‘I know nothing about her, Mr Williams.’

‘Then I’ll tell you something, ma’am. She’s been off on the spree, childer an’ all, to Bron Fair. Slept the night at the Harley Arms, Redlake, with that lodger chap. What do you think of that?’

Mrs Malpas blenched. ‘That’s your story, Mr Williams, but there’s no need to believe you, thanks be!’

‘But seeing’s believing, ma’am,’ said Williams heavily. ‘And I seen. What is it I owe you now?’

She gasped: ‘Sixpence,’ and took the money. Williams gave her a cheery good-night. He wondered at the way in which she had taken his scandal. ‘A proper hard old case, an’ no mistake!’ he thought. Mrs Malpas, forgetful of economy, left the light burning and went straight in to her husband. In moments of stress, even though she despised him and knew that he hardly understood her, she would use him as a dummy on which to vent her feelings.

‘Dad, dad!’ she cried. ‘That was Mr Williams of the Pentre.’

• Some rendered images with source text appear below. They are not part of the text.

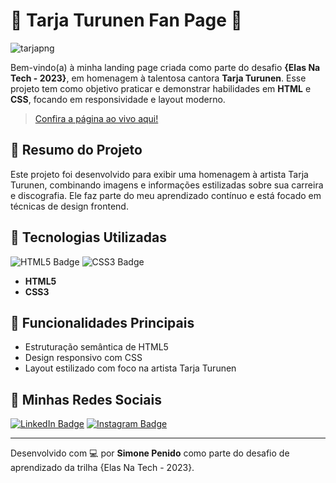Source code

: # 🎸 Tarja Turunen Fan Page 🎸

![tarjapng](https://github.com/SimonePenido/Tarja_Turunen_Fan/assets/112627846/527355f8-c5da-48ea-a5a4-0cd7af026f12)

Bem-vindo(a) à minha landing page criada como parte do desafio **{Elas Na Tech - 2023}**, em homenagem à talentosa cantora **Tarja Turunen**. Esse projeto tem como objetivo praticar e demonstrar habilidades em **HTML** e **CSS**, focando em responsividade e layout moderno.

> [Confira a página ao vivo aqui!](https://simonepenido.github.io/Tarja_Turunen_Fan/)

## 📝 **Resumo do Projeto**

Este projeto foi desenvolvido para exibir uma homenagem à artista Tarja Turunen, combinando imagens e informações estilizadas sobre sua carreira e discografia. Ele faz parte do meu aprendizado contínuo e está focado em técnicas de design frontend.

## 🚀 **Tecnologias Utilizadas**

![HTML5 Badge](https://img.shields.io/badge/HTML5-E34F26?style=for-the-badge&logo=html5&logoColor=white)
![CSS3 Badge](https://img.shields.io/badge/CSS3-1572B6?style=for-the-badge&logo=css3&logoColor=white)

- **HTML5**  
- **CSS3**

## 🌟 **Funcionalidades Principais**

- Estruturação semântica de HTML5
- Design responsivo com CSS
- Layout estilizado com foco na artista Tarja Turunen

## 🔗 **Minhas Redes Sociais**

[![LinkedIn Badge](https://img.shields.io/badge/-Simone%20Penido-blue?style=for-the-badge&logo=Linkedin&logoColor=white&link=https://www.linkedin.com/in/simone-penido)](https://www.linkedin.com/in/simone-penido)
[![Instagram Badge](https://img.shields.io/badge/-Simone%20Penido%20Instagram-purple?style=for-the-badge&logo=instagram&logoColor=white&link=https://www.instagram.com/simoneitads)](https://www.instagram.com/simoneitads)

---

Desenvolvido com 💻 por **Simone Penido** como parte do desafio de aprendizado da trilha {Elas Na Tech - 2023}.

‘Ay, mother . . . good land, good land! Williams. . . . Ay.’

‘He has a tale of our George’s wife. She’s going on with that Fellows as lodges with them, the one that brought trouble on George. They was caught the two on them, at the Harley Arms, Redlake. You know . . .’

The old man, who was now awake, mumbled something about that being in the nature of things when a young woman was left too long to herself. She picked up the word furiously.

‘Nature!’ she cried. ‘It’s the nature of a brute beast, not the nature of a Christian woman! It’s the bad blood in her!’